ACTIVITY | Bring together copies of the lines in the data below that contain the word "West".

RECORDS TO PROCESS |
══════════

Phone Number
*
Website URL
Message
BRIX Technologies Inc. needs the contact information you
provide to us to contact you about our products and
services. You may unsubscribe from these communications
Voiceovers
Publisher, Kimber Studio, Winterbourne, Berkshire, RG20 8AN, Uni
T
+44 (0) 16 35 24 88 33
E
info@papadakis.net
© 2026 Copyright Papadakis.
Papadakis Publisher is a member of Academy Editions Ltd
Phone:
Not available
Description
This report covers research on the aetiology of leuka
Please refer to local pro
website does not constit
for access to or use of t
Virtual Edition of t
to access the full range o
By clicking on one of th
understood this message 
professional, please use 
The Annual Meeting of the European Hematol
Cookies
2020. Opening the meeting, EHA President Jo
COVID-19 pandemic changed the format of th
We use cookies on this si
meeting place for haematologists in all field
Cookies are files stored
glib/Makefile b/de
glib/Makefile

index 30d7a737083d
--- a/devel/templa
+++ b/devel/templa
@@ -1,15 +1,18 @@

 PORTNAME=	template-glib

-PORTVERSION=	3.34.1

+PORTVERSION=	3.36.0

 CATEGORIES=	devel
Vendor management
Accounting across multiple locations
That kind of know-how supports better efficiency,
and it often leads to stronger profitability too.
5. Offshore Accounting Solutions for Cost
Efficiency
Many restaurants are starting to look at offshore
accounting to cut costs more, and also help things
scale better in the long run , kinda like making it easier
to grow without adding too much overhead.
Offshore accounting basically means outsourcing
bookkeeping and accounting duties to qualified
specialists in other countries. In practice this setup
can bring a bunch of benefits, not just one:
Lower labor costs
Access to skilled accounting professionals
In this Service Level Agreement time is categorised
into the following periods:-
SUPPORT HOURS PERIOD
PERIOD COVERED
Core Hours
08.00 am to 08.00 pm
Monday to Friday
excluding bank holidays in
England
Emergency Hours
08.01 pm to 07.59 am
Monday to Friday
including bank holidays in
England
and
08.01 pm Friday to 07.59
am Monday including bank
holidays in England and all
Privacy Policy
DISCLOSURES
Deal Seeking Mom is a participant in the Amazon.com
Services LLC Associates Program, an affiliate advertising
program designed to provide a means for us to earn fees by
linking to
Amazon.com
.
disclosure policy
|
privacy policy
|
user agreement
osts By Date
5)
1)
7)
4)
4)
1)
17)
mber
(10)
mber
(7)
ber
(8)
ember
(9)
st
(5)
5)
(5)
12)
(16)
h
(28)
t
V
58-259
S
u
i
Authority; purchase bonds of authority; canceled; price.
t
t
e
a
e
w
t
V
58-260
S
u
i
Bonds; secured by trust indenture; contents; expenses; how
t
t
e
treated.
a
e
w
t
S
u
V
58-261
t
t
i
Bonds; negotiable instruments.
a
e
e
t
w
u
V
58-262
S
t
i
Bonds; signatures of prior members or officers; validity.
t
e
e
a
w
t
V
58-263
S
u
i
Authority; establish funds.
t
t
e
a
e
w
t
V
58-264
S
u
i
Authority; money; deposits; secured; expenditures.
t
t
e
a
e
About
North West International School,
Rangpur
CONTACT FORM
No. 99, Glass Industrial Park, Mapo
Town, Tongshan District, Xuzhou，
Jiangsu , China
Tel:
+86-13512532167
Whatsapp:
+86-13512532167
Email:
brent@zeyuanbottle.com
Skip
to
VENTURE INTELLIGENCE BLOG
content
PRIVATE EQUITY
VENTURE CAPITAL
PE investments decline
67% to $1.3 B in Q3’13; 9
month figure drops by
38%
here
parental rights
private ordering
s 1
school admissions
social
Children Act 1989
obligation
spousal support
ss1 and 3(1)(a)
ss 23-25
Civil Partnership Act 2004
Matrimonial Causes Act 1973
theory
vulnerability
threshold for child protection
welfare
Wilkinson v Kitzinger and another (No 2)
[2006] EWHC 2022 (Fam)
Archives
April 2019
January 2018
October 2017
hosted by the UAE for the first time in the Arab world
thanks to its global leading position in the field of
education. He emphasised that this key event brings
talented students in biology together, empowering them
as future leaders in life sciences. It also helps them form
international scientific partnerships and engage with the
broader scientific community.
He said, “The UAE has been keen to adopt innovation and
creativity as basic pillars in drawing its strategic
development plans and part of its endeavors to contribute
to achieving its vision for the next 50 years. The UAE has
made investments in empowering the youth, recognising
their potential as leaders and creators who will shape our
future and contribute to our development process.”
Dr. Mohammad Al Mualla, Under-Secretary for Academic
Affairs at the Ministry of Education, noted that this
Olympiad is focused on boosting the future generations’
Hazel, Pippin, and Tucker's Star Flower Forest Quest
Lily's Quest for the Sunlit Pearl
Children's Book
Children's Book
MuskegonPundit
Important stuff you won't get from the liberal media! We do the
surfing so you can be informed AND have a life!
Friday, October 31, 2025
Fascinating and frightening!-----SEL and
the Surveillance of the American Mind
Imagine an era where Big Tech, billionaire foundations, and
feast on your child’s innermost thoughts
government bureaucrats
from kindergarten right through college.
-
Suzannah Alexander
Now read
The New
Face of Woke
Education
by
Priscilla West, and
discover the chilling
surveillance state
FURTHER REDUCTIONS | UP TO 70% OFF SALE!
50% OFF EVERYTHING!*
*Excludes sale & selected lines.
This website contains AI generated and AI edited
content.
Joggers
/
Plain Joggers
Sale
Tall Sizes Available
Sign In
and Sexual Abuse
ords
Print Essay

══════════

RESPONSE BELOW |
North West International School,
Priscilla West, and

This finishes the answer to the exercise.